(Saved entries)

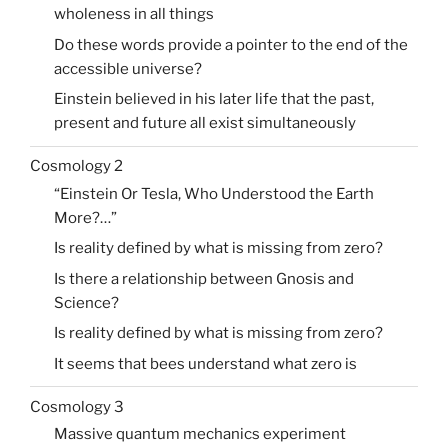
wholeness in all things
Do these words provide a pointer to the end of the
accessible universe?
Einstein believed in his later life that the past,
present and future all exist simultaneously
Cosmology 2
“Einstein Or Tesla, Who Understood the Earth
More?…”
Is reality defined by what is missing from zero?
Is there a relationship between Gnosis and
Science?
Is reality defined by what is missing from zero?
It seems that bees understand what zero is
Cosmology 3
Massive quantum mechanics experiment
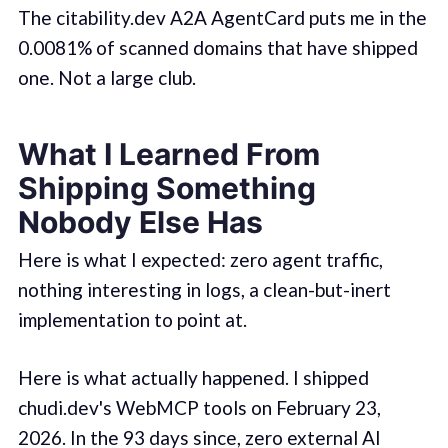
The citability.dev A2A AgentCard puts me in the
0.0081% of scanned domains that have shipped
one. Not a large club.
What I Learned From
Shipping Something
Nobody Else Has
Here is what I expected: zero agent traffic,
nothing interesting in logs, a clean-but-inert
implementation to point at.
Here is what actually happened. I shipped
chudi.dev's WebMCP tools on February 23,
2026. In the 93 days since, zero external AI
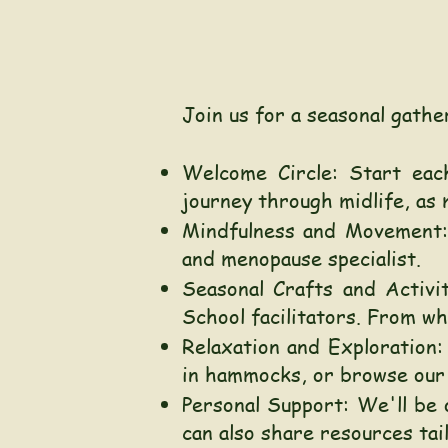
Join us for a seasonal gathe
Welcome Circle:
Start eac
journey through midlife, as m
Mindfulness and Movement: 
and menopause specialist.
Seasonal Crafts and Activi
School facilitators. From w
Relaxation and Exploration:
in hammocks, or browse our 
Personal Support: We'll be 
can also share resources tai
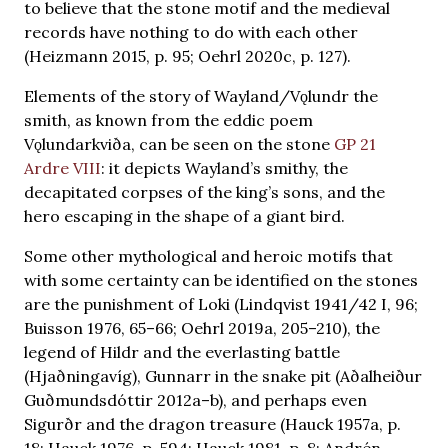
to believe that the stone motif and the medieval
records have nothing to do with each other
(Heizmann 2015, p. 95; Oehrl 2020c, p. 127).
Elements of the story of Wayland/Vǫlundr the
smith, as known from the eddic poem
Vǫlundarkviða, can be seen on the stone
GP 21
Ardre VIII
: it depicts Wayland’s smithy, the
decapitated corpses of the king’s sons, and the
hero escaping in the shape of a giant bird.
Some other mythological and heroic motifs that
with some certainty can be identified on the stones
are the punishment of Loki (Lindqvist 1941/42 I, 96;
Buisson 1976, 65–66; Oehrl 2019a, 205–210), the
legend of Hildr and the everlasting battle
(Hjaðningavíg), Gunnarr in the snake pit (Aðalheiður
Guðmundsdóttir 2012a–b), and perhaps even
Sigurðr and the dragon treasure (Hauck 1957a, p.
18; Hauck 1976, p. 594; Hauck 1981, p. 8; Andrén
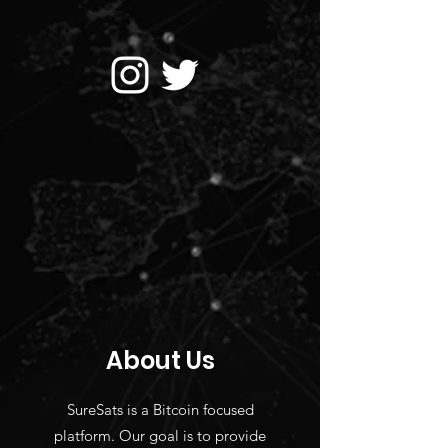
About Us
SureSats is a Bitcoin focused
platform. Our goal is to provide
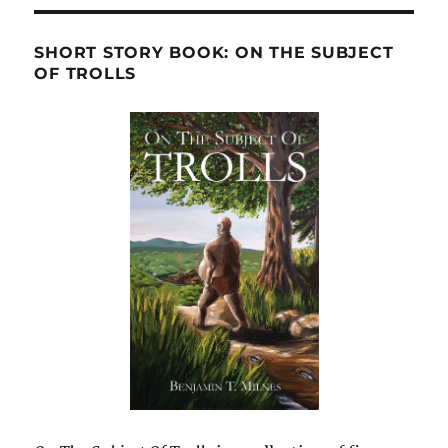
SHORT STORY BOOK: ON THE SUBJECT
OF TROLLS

Exercise instructions
Copy every line of text from the rows above word for word, omitting the pictures.

Your response
wholeness in all things
Do these words provide a pointer to the end of the
accessible universe?
Einstein believed in his later life that the past,
present and future all exist simultaneously
Cosmology 2
“Einstein Or Tesla, Who Understood the Earth
More?…”
Is reality defined by what is missing from zero?
Is there a relationship between Gnosis and
Science?
Is reality defined by what is missing from zero?
It seems that bees understand what zero is
Cosmology 3
Massive quantum mechanics experiment
The citability.dev A2A AgentCard puts me in the
0.0081% of scanned domains that have shipped
one. Not a large club.
What I Learned From
Shipping Something
Nobody Else Has
Here is what I expected: zero agent traffic,
nothing interesting in logs, a clean-but-inert
implementation to point at.
Here is what actually happened. I shipped
chudi.dev's WebMCP tools on February 23,
2026. In the 93 days since, zero external AI
Join us for a seasonal gathe
Welcome Circle:
Start eac
journey through midlife, as m
Mindfulness and Movement: 
and menopause specialist.
Seasonal Crafts and Activi
School facilitators. From w
Relaxation and Exploration:
in hammocks, or browse our 
Personal Support: We'll be 
can also share resources tai
to believe that the stone motif and the medieval
records have nothing to do with each other
(Heizmann 2015, p. 95; Oehrl 2020c, p. 127).
Elements of the story of Wayland/Vǫlundr the
smith, as known from the eddic poem
Vǫlundarkviða, can be seen on the stone
GP 21
Ardre VIII
: it depicts Wayland’s smithy, the
decapitated corpses of the king’s sons, and the
hero escaping in the shape of a giant bird.
Some other mythological and heroic motifs that
with some certainty can be identified on the stones
are the punishment of Loki (Lindqvist 1941/42 I, 96;
Buisson 1976, 65–66; Oehrl 2019a, 205–210), the
legend of Hildr and the everlasting battle
(Hjaðningavíg), Gunnarr in the snake pit (Aðalheiður
Guðmundsdóttir 2012a–b), and perhaps even
Sigurðr and the dragon treasure (Hauck 1957a, p.
18; Hauck 1976, p. 594; Hauck 1981, p. 8; Andrén
About Us
SureSats is a Bitcoin focused
platform. Our goal is to provide
SHORT STORY BOOK: ON THE SUBJECT
OF TROLLS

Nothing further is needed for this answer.